De cabelos curtíssimos e uma elegância à toda prova, Kidman interpreta a delicada Anna, uma mulher arrasada pela morte repentina e precoce do marido, vítima de um ataque cardíaco. Depois de um ano de sofrimento e luto, ela finalmente parece estar disposta a prosseguir sua vida ao casar-se com um antigo apaixonado, Joseph (Danny Huston). Seus planos, porém, são interrompidos quando entra em cena o pequeno Sean (Cameron Bright), um menino de dez anos de idade que alega ser a reencarnação de seu falecido marido. Munido de informações a respeito de seu relacionamento com Anna que são apenas do conhecimento do casal, o garoto insiste em manter contato com a jovem viúva, que, para angústia de sua família - atônita com a situação -, passa a levar a sério a possibilidade de ter reencontrado o amor de sua vida. Se aproximando cada vez de Sean, Anna passa a questionar seu novo relacionamento e as escolhas de sua vida, enquanto Joseph tenta provar a ela que tudo não passa de um absurdo sem tamanho.
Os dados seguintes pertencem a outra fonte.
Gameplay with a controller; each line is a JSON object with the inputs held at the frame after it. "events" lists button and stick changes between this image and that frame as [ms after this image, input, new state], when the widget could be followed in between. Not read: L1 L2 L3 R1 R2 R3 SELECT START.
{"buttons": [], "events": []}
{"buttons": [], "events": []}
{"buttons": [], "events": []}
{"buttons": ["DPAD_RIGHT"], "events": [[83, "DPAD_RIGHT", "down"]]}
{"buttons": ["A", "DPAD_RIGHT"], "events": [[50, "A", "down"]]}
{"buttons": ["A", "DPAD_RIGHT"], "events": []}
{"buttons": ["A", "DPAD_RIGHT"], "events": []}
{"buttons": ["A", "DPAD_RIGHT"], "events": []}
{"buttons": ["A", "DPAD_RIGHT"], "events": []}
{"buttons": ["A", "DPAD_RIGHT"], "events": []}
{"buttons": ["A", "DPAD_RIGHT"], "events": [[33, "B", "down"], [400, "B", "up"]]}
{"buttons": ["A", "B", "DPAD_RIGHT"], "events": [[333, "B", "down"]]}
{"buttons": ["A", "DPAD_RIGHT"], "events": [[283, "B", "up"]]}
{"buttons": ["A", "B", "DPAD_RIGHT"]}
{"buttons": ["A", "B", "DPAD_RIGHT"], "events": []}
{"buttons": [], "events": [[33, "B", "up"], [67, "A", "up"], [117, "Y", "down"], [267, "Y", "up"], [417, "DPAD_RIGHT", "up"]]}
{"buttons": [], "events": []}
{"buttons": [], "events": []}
Se existe um adjetivo que acompanha "Reencarnação" em cada minuto, esse adjetivo é "elegante". Não apenas devido aos ambientes chiques de Nova York onde circulam seus personagens ou à sofisticação inerente à Nicole Kidman, no auge de sua fase mais etérea. Tampouco é responsabilidade apenas da fotografia de enquadramentos discretos de Harris Savides ou da trilha sonora marcante de Alexandre Desplat. A elegância do filme de Glazer advém principalmente de seu ritmo plácido, quase contemplativo, que reflete em imagens a alma melancólica de sua protagonista. Dotado de expressões minimalistas que transmitem de forma sutil o turbilhão de sua Anna, o rosto de Nicole Kidman é o instrumento perfeito do diretor para contar sua história, repleta de silêncios e mistérios que vão se revelando sem pressa diante dos olhos do público e de seus familiares - entre as quais uma subaproveitada Lauren Bacall. O único (e grande) senão é a mudança radical de rumo no terço final, quando a trama toma rumos que mudam tudo que se poderia imaginar até então. Para alguns uma reviravolta muito bem-vinda; para outros o enfraquecimento de um interessante estudo sobre a quebra de paradigmas e certezas absolutas.
Fascinante em seu modo de desenrolar a narrativa, provocando o espectador até o limite de seu conservadorismo - segundo a atriz Christina Applegate o roteiro final amenizou consideravelmente o teor sexual da trama, com a chegada de Nicole Kidman ao projeto -, "Reencarnação" já demonstrava em Jonathan Glazer um diretor sensível e atento aos detalhes visuais e dramáticos de seus trabalhos. Ao fugir do óbvio - como o fez em "Zona de interesse" quase duas décadas mais tarde -, ele imprime uma personalidade própria a seu filme, mesmo correndo o risco de ser incompreendido ou simplesmente taxado de chato. "Reencarnação" é lento. É sutil. E é ousado. Pode não ser um grande filme (talvez lhe falte coragem de encerrar dignamente), mas é um filme ainda subestimado por boa parte do público acostumado a mais do mesmo.